Fig. 2. Block diagrams detail functioning of telemetry (which transmits
"HI" as an identifier), coherent beacon for making Doppler shift measurements.
Four quarter-wave antennas are mounted on the sides of the OSCAR III package, one
for the translator input and one for the output, one for the telemetry transmitter, and
one for the coherent beacon. These antennas are made from a steel tape measure, and are
silver-plated. During launch, they will fold against the OSCAR III package, but when
OSCAR III separates from the launch vehicle to go its own way in orbit, each antenna
will snap erect.
The satellite package is made of magnesium-lithium alloy, the lightest commercially
available material obtainable, and covered with shiny aluminum foil tape to reflect the
heat of the sun. Black stripes are painted over the shiny aluminum to radiate heat away
from the package while it is in the shadow of the earth.

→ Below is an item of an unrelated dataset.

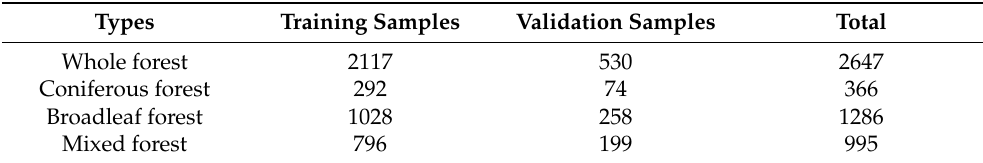
Table 4. The number of training/validation samples corresponding to WF, CF, BF, and MF for model construction (training: validation =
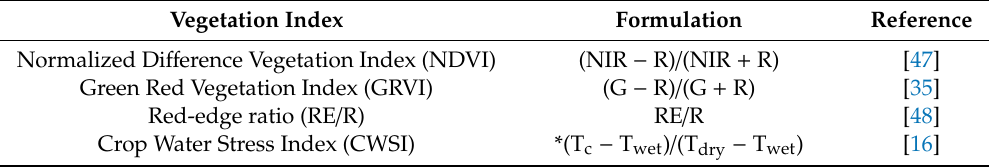
Table 3. Indices calculated in the study for cotton water status monitoring obtained from UAS imagery. The band centres used in this study for computing the multispectral indices were 475, 560, 668, 717 and 840 nm for the blue, (B), green (G), red (R), red-edge (RE) and near infrared (NIR) bands, respectively. Vegetation Index Formulation Reference Normalized Di ff erence Vegetation Index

Power to operate the satellite is obtained from a large 18-volt battery. When it is
exhausted, the coherent beacon will begin to operate on power supplied by solar cells
(see Fig. 2) and a rechargeable battery.
Performance of OSCAR III. This, then, is OSCAR III. What can be done with it once
it is in orbit? As a communications relay satellite it should be able to relay signals
in excess of 2000 miles. This estimate is based on observations of the OSCAR I and OSCAR
II satellites. The translator will relay amateur AM, c.w., NBFM, RTTY, and slow-scan
TV signals equally well, and, because of this versatility, OSCAR III has been called
an amateur Telstar.
Besides its use as an orbiting relay station, many experiments can be performed with
OSCAR III. They can be divided into three categories - those requiring only a 2-meter
receiver and antenna, those requiring some test equipment in addition, and those requiring
an amateur radio operator's license.
Experiments in the first category can easily be performed by any SWL with a 2-meter
receiver. These experiments are to determine how long the satellite can be received on
a given orbital pass, to determine the battery voltage by measuring the time necessary
to send "HI" ten times, to write down any satellite-repeated amateur call-signs heard
for later identification, and to monitor the satellite frequencies when no signals are
expected in order to discover any unexpected propagation phenomena. These amateur satellite
experiments open up a whole new field for SWL's; reports could be of real value here.
The second experiment category requires an oscilloscope, a tape recorder, and a calibrated
audio oscillator. The experiments include obtaining data from the two temperature telemetry
channels, measuring Doppler shift, tape-recording slow-scan TV, high-speed RTTY or c.w.
signals, and making range measurements.
The third category of experiments requires a General Class amateur radio operator's
license. A few of the many possible experiments here are establishing scheduled communications
using the predictable reappearance of the satellite, making active range measurements,
and originating specialized communications signals, such as slow-scan TV, high-speed
RTTY, or high-speed c.w.
Future OSCAR's. Future OSCAR operations will depend somewhat on the results obtained
from OSCAR III, and on the degree of participation. Many ideas are currently being discussed
for possible inclusion in future satellites, such as a wider pass-band, more telemetry
channels, operation on other bands, and the use of solar cells to increase satellite
More advanced ideas include communication between two satellites to increase the range
of relayed signals, an ionospheric penetration sounder operating in the 80-meter ham
band, and some means for detecting whistlers, naturally-occurring very-low-frequency
signals that are not completely understood.
Whether you intend to take an active part in one of the experiments outlined in the
preceding paragraphs, or just listen, a report of your observations would be appreciated.
Project OSCAR headquarters is located at Foothill College, Los Altos Hills, Calif. The
Project OSCAR program is the only space effort in which direct participation by amateur
and many professional scientists, both here and abroad, will be possible for some time
to come. We hope you will make use of it.